“Importation Of Second Clothes Is Fueling The Spread Of Monkeypox” – Customs
Customs Area Controller, CAC of Federal Operations Unit, FOU, Zone A, Nigeria Customs Service, NCS, Hussein Ejubunu, has warned against the importation and use of ‘used clothes’, especially with the outbreak of Monkeypox in the country.
Speaking at a press briefing in Lagos, the Customs boss explained that the world is wary of Monkeypox whose mode of transmission includes clothing. Ejibunu also pointed out that smuggling of used clothes has economic and health implications on Nigerians.
What Customs Controller said: Customs made a massive discovery of 1,955 bales of used clothing in an abandoned building around the Lagos International Trade Fair Complex. “We made the discovery and evacuation using combined strategies of intelligence, tact and enforcement.”
He also noted that serious health implication associated with the use of such clothing exposes users to skin diseases like scabies, as well as fungal diseases which can be transmitted by wearing unwashed second-hand clothes.
It is illegal to import used clothes fore resale: Used clothing in commercial quantity falls under absolute prohibition.

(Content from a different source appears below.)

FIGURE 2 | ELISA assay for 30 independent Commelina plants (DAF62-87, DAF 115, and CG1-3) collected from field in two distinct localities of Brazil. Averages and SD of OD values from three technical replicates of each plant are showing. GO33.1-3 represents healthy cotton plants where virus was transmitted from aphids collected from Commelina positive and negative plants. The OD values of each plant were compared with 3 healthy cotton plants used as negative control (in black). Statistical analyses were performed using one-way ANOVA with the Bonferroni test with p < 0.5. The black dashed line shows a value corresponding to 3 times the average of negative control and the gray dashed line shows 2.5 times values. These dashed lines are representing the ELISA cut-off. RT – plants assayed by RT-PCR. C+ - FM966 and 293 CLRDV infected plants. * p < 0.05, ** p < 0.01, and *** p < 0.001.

They have been seized and we are on the trail of the smugglers to get them arrested.
According to him: “The very serious health implication of this act of textile smuggling is exposure of users to skin diseases like scabies and fungal diseases which can be transmitted by wearing unwashed second-hand clothes.

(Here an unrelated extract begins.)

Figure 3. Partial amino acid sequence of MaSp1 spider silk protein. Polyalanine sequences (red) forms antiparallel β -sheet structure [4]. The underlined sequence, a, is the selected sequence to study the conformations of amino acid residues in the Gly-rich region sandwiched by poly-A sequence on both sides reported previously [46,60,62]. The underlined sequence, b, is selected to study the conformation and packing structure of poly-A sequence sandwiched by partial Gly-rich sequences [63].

“Monkeypox is a viral zoonotic disease that occurs primarily in tropical rainforest areas of central and West Africa and is occasionally exported to other regions.
“The government in its wisdom wants the local textile industry to enjoy protection and create more jobs for Nigerians from the cotton farms through the textile and garment factories to our markets,” he noted.
About Monkeypox: According to a World Health Organization fact-sheet, Monkeypox is transmitted to humans through close contact with an infected person or animal, or with material contaminated with the virus.
“Monkeypox virus” is transmitted from one person to another by close contact with lesions, body fluids, respiratory droplets and contaminated materials such as bedding.